Mahasiswa kulit putih paling jarang mengunjungi penasihat perguruan tinggi tetapi merasakan manfaat akademis tertinggi, menurut sebuah studi baru yang meneliti kesenjangan dalam bimbingan akademis di antara berbagai demografi mahasiswa.
Mahasiswa kulit putih paling jarang mengunjungi penasihat akademik, tetapi mendapatkan nilai tertinggi secara akademis dalam hal IPK dan tingkat kelulusan, menurut sebuah studi baru. diterbitkan dalam jurnal Educational Researcher menemukan.
Dalam pendidikan tinggi, terdapat disparitas yang signifikan antara mahasiswa kulit putih dan non-kulit putih, dengan mahasiswa kulit putih umumnya lulus lebih cepat dan memperoleh nilai yang lebih tinggi. Meskipun penelitian sebelumnya menunjukkan mahasiswa non-kulit putih lebih jarang berinteraksi dengan dosen, data mengenai interaksi dengan penasihat akademik masih terbatas.
"Akademisi, praktisi, dan pembuat kebijakan sama-sama berpendapat bahwa bimbingan akademik merupakan mekanisme yang ampuh untuk menutup beberapa kesenjangan ini dan bahwa mahasiswa yang terpinggirkan paling jarang menghadiri pertemuan bimbingan. Dalam banyak hal, kami menemukan kebalikan dari argumen-argumen ini," ujar penulis utama Hua-Yu Sebastian Cherng, seorang profesor madya pendidikan internasional di Sekolah Kebudayaan, Pendidikan, dan Pengembangan Manusia Steinhardt Universitas New York, dalam sebuah rilis berita.
Studi yang memanfaatkan data dari tahun 2017-2021 di sebuah universitas besar di AS, meneliti prestasi mahasiswa seperti nilai dan tingkat kelulusan, faktor demografi termasuk ras/etnis, pendapatan, status internasional, dan apakah mahasiswa merupakan orang pertama dalam keluarga mereka yang kuliah.

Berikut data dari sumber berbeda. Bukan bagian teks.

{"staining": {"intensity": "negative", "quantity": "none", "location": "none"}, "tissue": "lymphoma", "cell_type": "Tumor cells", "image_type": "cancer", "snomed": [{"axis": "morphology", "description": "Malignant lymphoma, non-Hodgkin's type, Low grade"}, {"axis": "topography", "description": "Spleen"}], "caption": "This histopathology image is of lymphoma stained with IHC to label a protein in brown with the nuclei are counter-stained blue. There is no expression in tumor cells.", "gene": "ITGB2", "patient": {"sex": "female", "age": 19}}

Cherng dan rekan penulisnya menganalisis frekuensi dan dampak penunjukan penasihat pada demografi ini.
Temuan ini mengungkapkan bahwa mahasiswa non-kulit putih dan internasional (kecuali mereka yang mengidentifikasi ras mereka sebagai "lain") bertemu dengan penasihat lebih sering daripada mahasiswa kulit putih. Meskipun terdapat peningkatan keterlibatan, kelompok-kelompok ini memperoleh lebih sedikit manfaat akademis.
Siswa kulit putih yang mengikuti satu kali pertemuan bimbingan melihat IPK mereka meningkat sekitar 0.05 poin relatif terhadap rekan-rekan mereka yang tidak mengikuti pertemuan, sebuah tren yang tidak diamati di antara siswa Latino.

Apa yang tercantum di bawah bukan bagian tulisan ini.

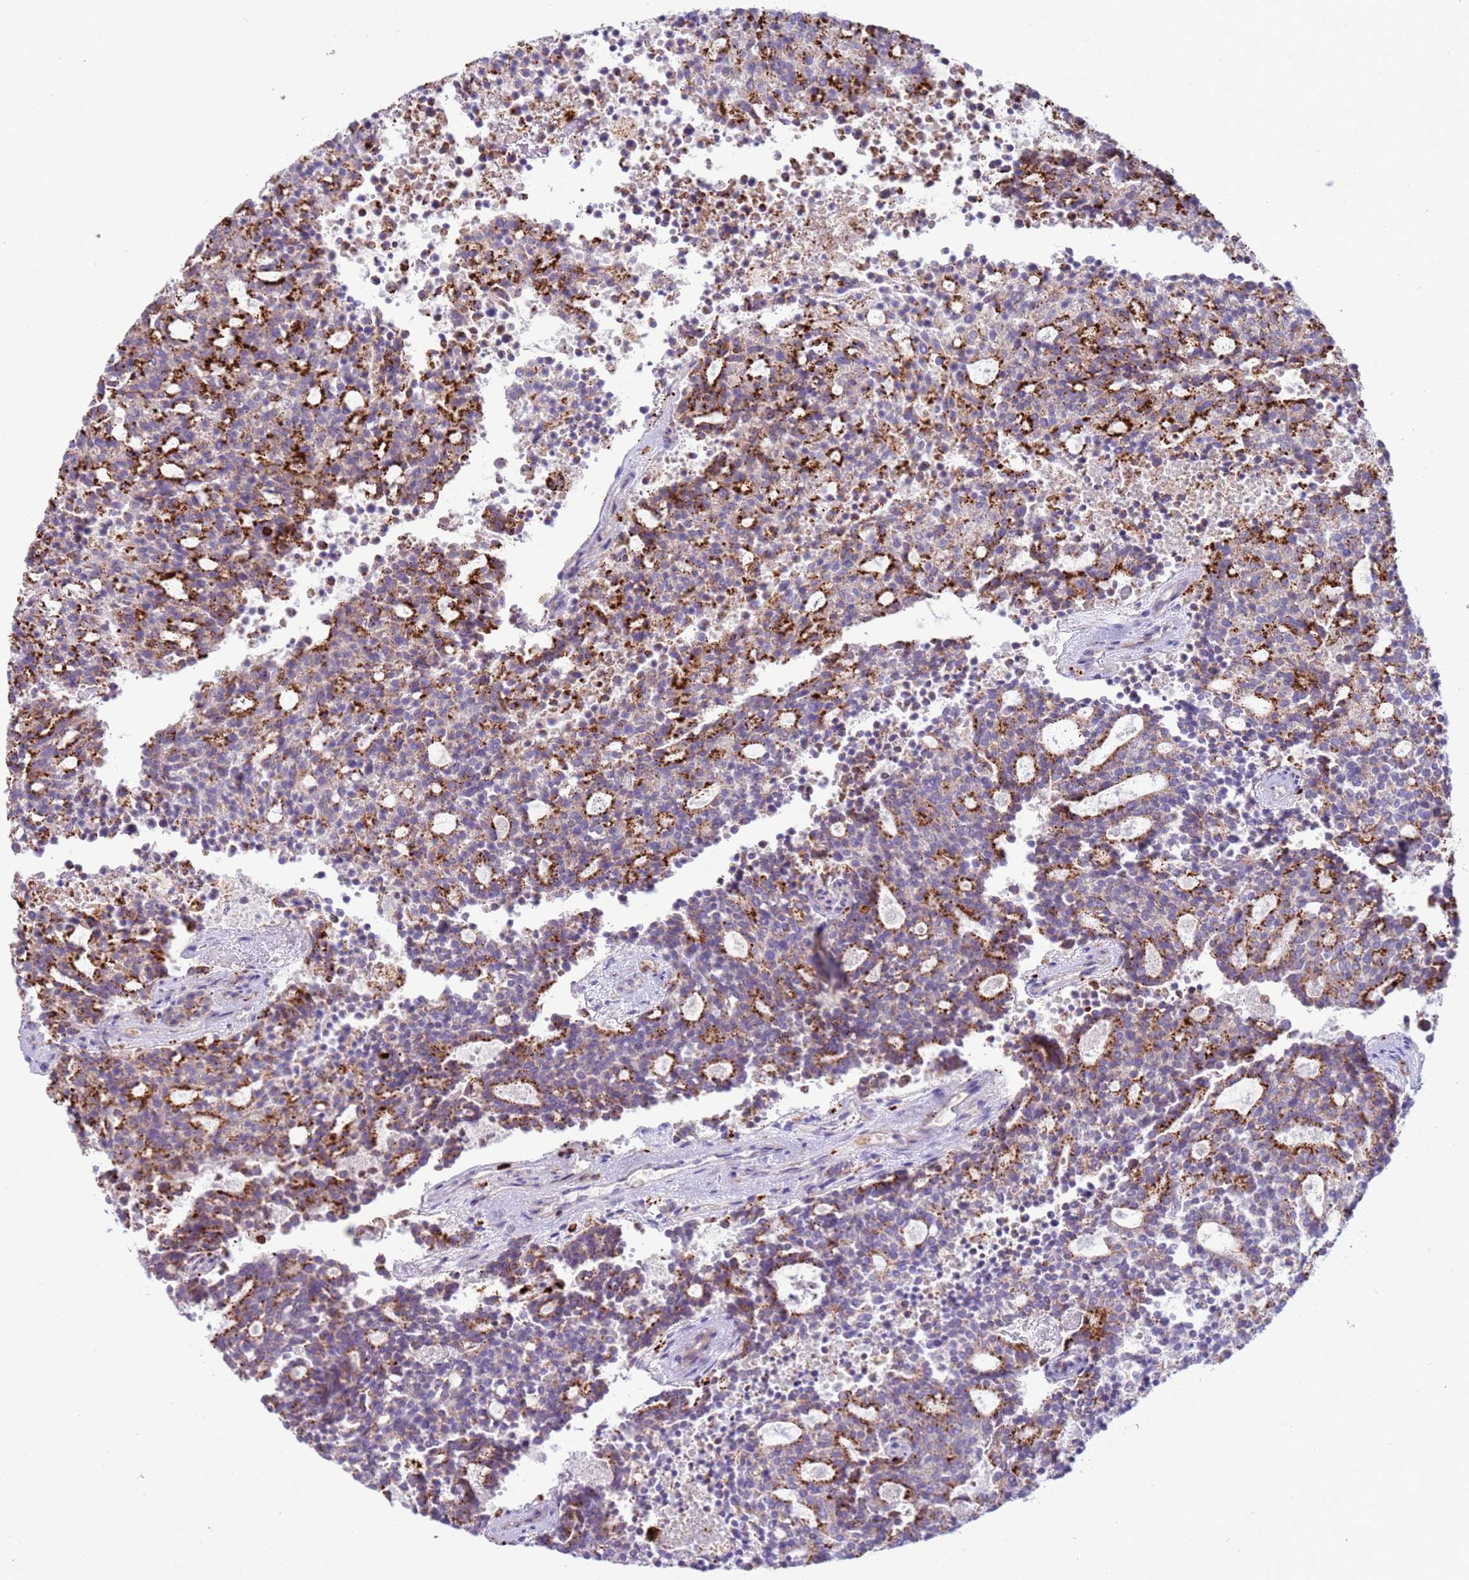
{"staining": {"intensity": "strong", "quantity": "25%-75%", "location": "cytoplasmic/membranous"}, "tissue": "carcinoid", "cell_type": "Tumor cells", "image_type": "cancer", "snomed": [{"axis": "morphology", "description": "Carcinoid, malignant, NOS"}, {"axis": "topography", "description": "Pancreas"}], "caption": "This histopathology image demonstrates malignant carcinoid stained with IHC to label a protein in brown. The cytoplasmic/membranous of tumor cells show strong positivity for the protein. Nuclei are counter-stained blue.", "gene": "TTPAL", "patient": {"sex": "female", "age": 54}}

Peningkatan angka kelulusan juga hanya terbatas pada siswa kulit putih.
Lebih jauh lagi, mahasiswa generasi pertama memiliki kemungkinan 7% lebih kecil untuk bertemu dengan penasihat dan juga menghadapi tingkat kelulusan yang lebih rendah dibandingkan dengan teman sebayanya yang orang tuanya pernah kuliah.
Namun, tingkat pendapatan tidak memengaruhi hasil konsultasi secara signifikan.
"Studi kami menyoroti pentingnya konseling: memang ada dampaknya, tetapi pertanyaannya sekarang adalah untuk siapa," tambah Cherng. "Upaya harus difokuskan pada substansi konseling dan bagaimana penasihat bekerja dengan berbagai kelompok siswa. Hanya dengan cara inilah konseling dapat memenuhi tujuannya sebagai kekuatan penyeimbang."
Ditulis bersama oleh Junhow Wei, asisten dekan studi di Universitas Princeton, dan Martha Moreno, peneliti pascadoktoral di Universitas New York, penelitian ini menggarisbawahi perlunya strategi bimbingan akademis yang bernuansa dan terarah untuk menjembatani kesenjangan ini.